I regret this purchase.

I like that tie very much and would wear it with a solid navy jacket and tobacco colored suede captoes. (it might look nice with a Donegal). Windowpane calls for a more subtle formal tie pattern IMO. Also windowpane is a geometric pattern and I don't care for pairing a grid design with a free-flowing swirling paisley madder when better options exist.
post #2921 of 3297
Quote:
Originally Posted by TweedyProf View Post
 

@YRR92 

 

Thanks. There isn't a huge difference between the tie I posted and the Drake's, though the teal certainly makes the latter more casual.

 

The one in the video seems similar to the first one SB posted, which I think is tolerable, but, if one limited oneself to 20 ties per season (which I do), then not sure any of them would make the cut.

 

That said, I find myself oddly tempted to this one for some reason, Cappelli madder:

 

http://www.patriziocappelli.it/catalog/product_info.php?cPath=2_61&products_id=2467

 

 

With brown jackets.

The teal is enough for me. And scale-wise, the Drakes is a bit smaller, which is what I was talking about as much as color.

 

Weirdly, I found this today, and threw it on with what I was wearing. Obviously, a big part of why this is working is the layer, and the squarelessness (if in fact it works at all). But I have a hard time with a big paisley, two-button jacket, and pocket square, which is your original question.

 

 

 

I quite like that green one – monochrome in a country color works better than I would have expected. Reminds me of the green hopsack @Cleav just posted. I think it would work without a layer, you know?

 

As far as your overcoat is concerned, I like it. I have a similarly baggy one, which I am fond of in the real cold, IE cold enough that I don't entirely care how I look.

 

What's important is that yours looks intentional as it is.
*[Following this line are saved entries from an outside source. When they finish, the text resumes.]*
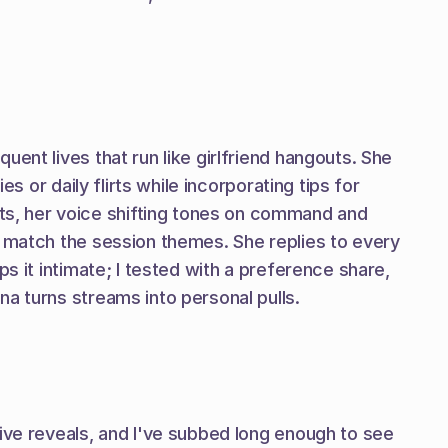
ent lives that run like girlfriend hangouts. She 
 or daily flirts while incorporating tips for 
s, her voice shifting tones on command and 
t match the session themes. She replies to every 
s it intimate; I tested with a preference share, 
na turns streams into personal pulls.
ive reveals, and I've subbed long enough to see 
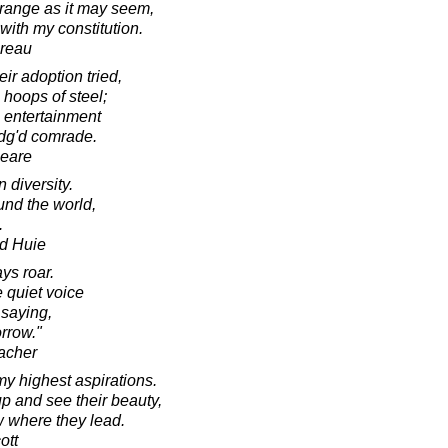
strange as it may seem,
 with my constitution.
oreau
ir adoption tried,
 hoops of steel;
h entertainment
edg'd comrade.
peare
 diversity.
und the world,
.
d Huie
ys roar.
 quiet voice
 saying,
orrow."
acher
my highest aspirations.
up and see their beauty,
ow where they lead.
ott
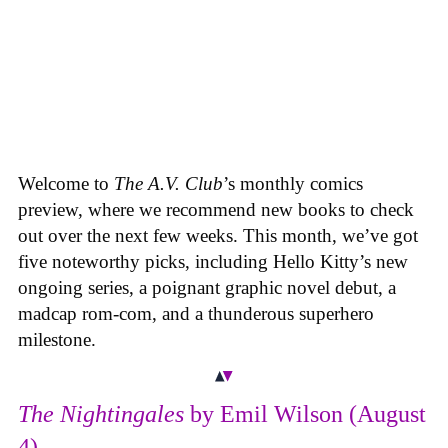
Welcome to
The A.V. Club
’s monthly comics
preview, where we recommend new books to check
out over the next few weeks. This month, we’ve got
five noteworthy picks, including Hello Kitty’s new
ongoing series, a poignant graphic novel debut, a
madcap rom-com, and a thunderous superhero
milestone.
The Nightingales
by Emil Wilson (August
4)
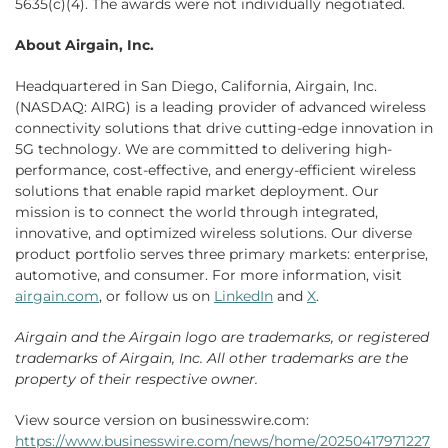
5635(c)(4). The awards were not individually negotiated.
About Airgain, Inc.
Headquartered in San Diego, California, Airgain, Inc.
(NASDAQ: AIRG) is a leading provider of advanced wireless
connectivity solutions that drive cutting-edge innovation in
5G technology. We are committed to delivering high-
performance, cost-effective, and energy-efficient wireless
solutions that enable rapid market deployment. Our
mission is to connect the world through integrated,
innovative, and optimized wireless solutions. Our diverse
product portfolio serves three primary markets: enterprise,
automotive, and consumer. For more information, visit
airgain.com
, or follow us on
LinkedIn
and
X
.
Airgain and the Airgain logo are trademarks, or registered
trademarks of Airgain, Inc. All other trademarks are the
property of their respective owner.
View source version on businesswire.com:
https://www.businesswire.com/news/home/20250417971227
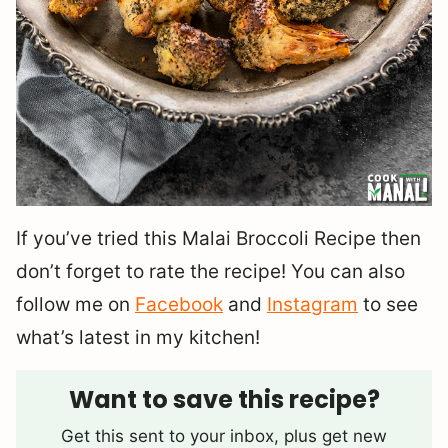
If you’ve tried this Malai Broccoli Recipe then
don’t forget to rate the recipe! You can also
follow me on
Facebook
and
Instagram
to see
what’s latest in my kitchen!
Want to save this recipe?
Get this sent to your inbox, plus get new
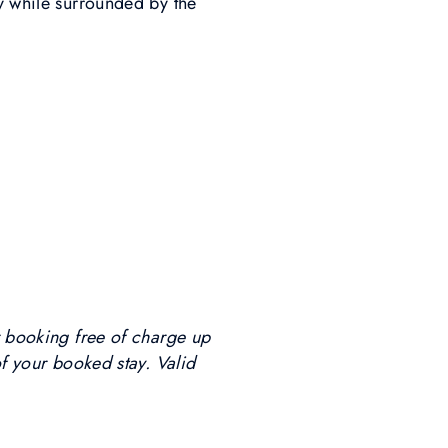
dy while surrounded by the
r booking free of charge up
of your booked stay. Valid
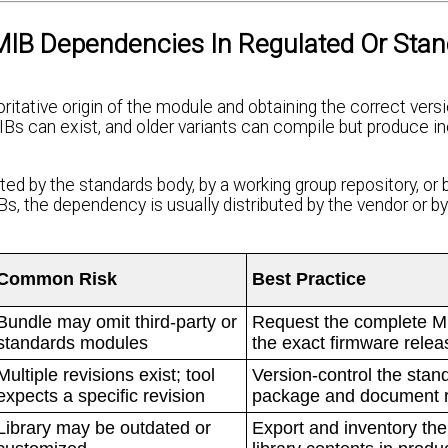
IB Dependencies In Regulated Or Stan
tative origin of the module and obtaining the correct versi
IBs can exist, and older variants can compile but produce i
ed by the standards body, by a working group repository, or 
, the dependency is usually distributed by the vendor or by
Common Risk
Best Practice
Bundle may omit third-party or
Request the complete MI
standards modules
the exact firmware relea
Multiple revisions exist; tool
Version-control the stan
expects a specific revision
package and document r
Library may be outdated or
Export and inventory the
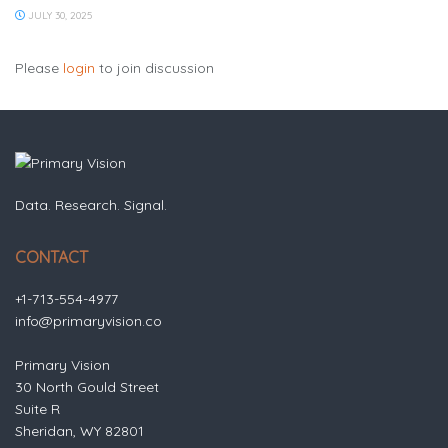
JULY 30, 2025
Please
login
to join discussion
Data. Research. Signal.
CONTACT
+1-713-554-4977
info@primaryvision.co
Primary Vision
30 North Gould Street
Suite R
Sheridan, WY 82801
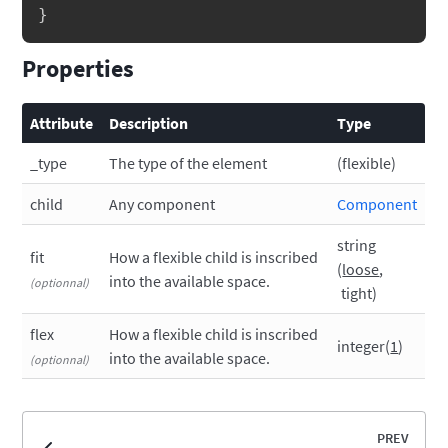
}
Properties
Attribute
Description
Type
_type
The type of the element
flexible
child
Any component
Component
string
fit
How a flexible child is inscribed
loose
into the available space.
tight
flex
How a flexible child is inscribed
integer
1
into the available space.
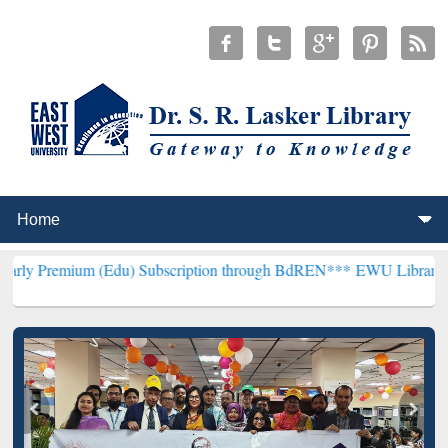
m (Edu) Subscription through BdREN***
EWU Library will hencefort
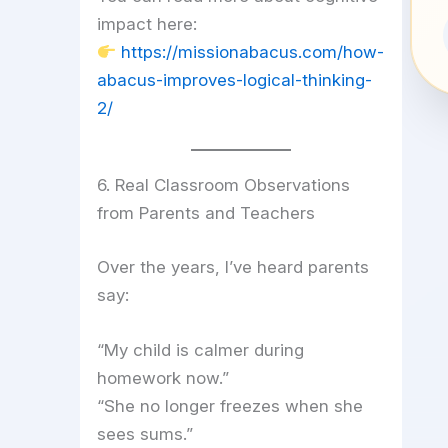
impact here:
https://missionabacus.com/how-
abacus-improves-logical-thinking-
2/
6. Real Classroom Observations
from Parents and Teachers
Over the years, I’ve heard parents
say:
“My child is calmer during
homework now.”
“She no longer freezes when she
sees sums.”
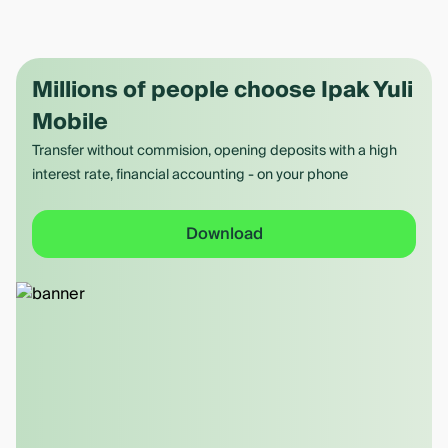
Millions of people choose Ipak Yuli
Mobile
Transfer without commision, opening deposits with a high
interest rate, financial accounting - on your phone
Download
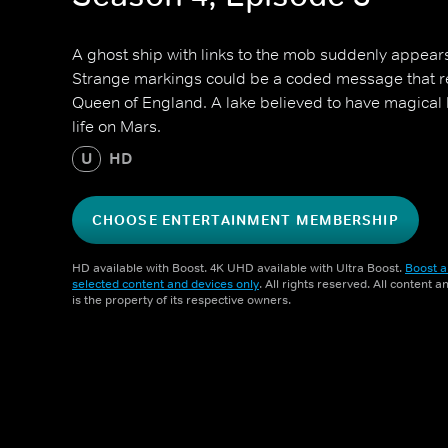
A ghost ship with links to the mob suddenly appears
Strange markings could be a coded message that re
Queen of England. A lake believed to have magical 
life on Mars.
U
HD
CHOOSE ENTERTAINMENT MEMBERSHIP
HD available with Boost. 4K UHD available with Ultra Boost.
Boost a
selected content and devices only
. All rights reserved. All content 
is the property of its respective owners.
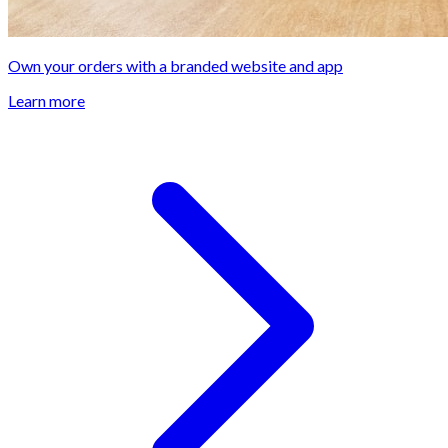
Own your orders with a branded website and app
Learn more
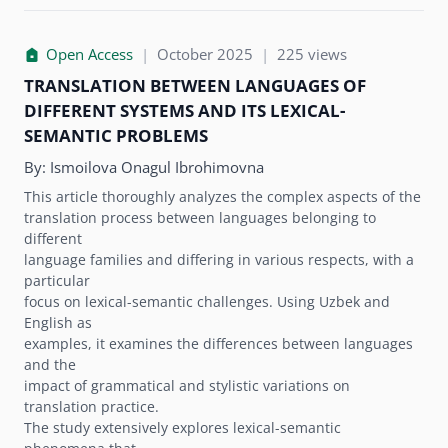
Open Access
|
October 2025
|
225 views
TRANSLATION BETWEEN LANGUAGES OF
DIFFERENT SYSTEMS AND ITS LEXICAL-
SEMANTIC PROBLEMS
By:
Ismoilova Onagul Ibrohimovna
This article thoroughly analyzes the complex aspects of the
translation process between languages belonging to
different
language families and differing in various respects, with a
particular
focus on lexical-semantic challenges. Using Uzbek and
English as
examples, it examines the differences between languages
and the
impact of grammatical and stylistic variations on
translation practice.
The study extensively explores lexical-semantic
I have a coworker who wears a long, baggy-ish PRL tweed duffle with tailored stuff – also very cool.

 

@Claghorn

 

That stripe element in there looks really '70s, which is an issue.

 

But I don't think the way you dress lends itself to big paisley ties in general.

 

 

post #2922 of 3297
Quote:
Originally Posted by Mr. Six View Post

Get the sleeves slimmed and the waist taken in a bit? It's a great looking fabric and cool looking coat that could possibly be updated a bit without losing the overall aesthetic.
my thoughts exactly.
post #2923 of 3297
Quote:
Originally Posted by TweedyProf View Post



.

Do you have more detailed pics? This this a SB or DB coat?
post #2924 of 3297
Thread Starter 

@Mr. Six  @ThinkDerm Perhaps that's what I'll do.

 

@poorsod  DB I bought it when I was an undergraduate in Cambridge, at the actual Filene's Basement. If I could travel back in time, I'd have my past self size down one, but for a clueless freshman, I didn't do so bad, I think. Here are some other pics. It's 80s Givenchy, which was not a good time for the French men's fashion houses, but the cloth is really nice:

 


Comments on the aesthetic will be of interest.

post #2925 of 3297
Quote:
Originally Posted by TweedyProf View Post

Mostly because it's freezing outside and the jacket fabric must be 20oz weight.

Roomy, certainly. But is it outside how one would want such a coat to fit?

I'm pulled in two directions. One the one hand, there's something classic feeling about this (cf. the picture above). On the other hand, it is in the other direction of my more fitted sport coats that do little to replicate the drape.

 

Yes, there is (something classic).

 

I think it looks fine (perhaps the sleeves are the tiniest bit long, but if you were wearing gloves, and you probably will be with that coat, it wouldn’t matter).   Raglan sleeve overcoats to me look most characteristic when they’re roomy and casually tightened at the waist with the belt as needed, just as here. 

 

Be warned, however.  While I like my suit jackets and odd jackets to be reasonably fitted, I confess that when it comes to overcoats it’s all about convenience for me.   A suit or odd jacket I’ll be wearing all day; the overcoat, on the other hand, frequently needs to come on and off over the course of the day, a real pain, and I therefore like a bit more room to facilitate that.  I accept that this might make me a bad person.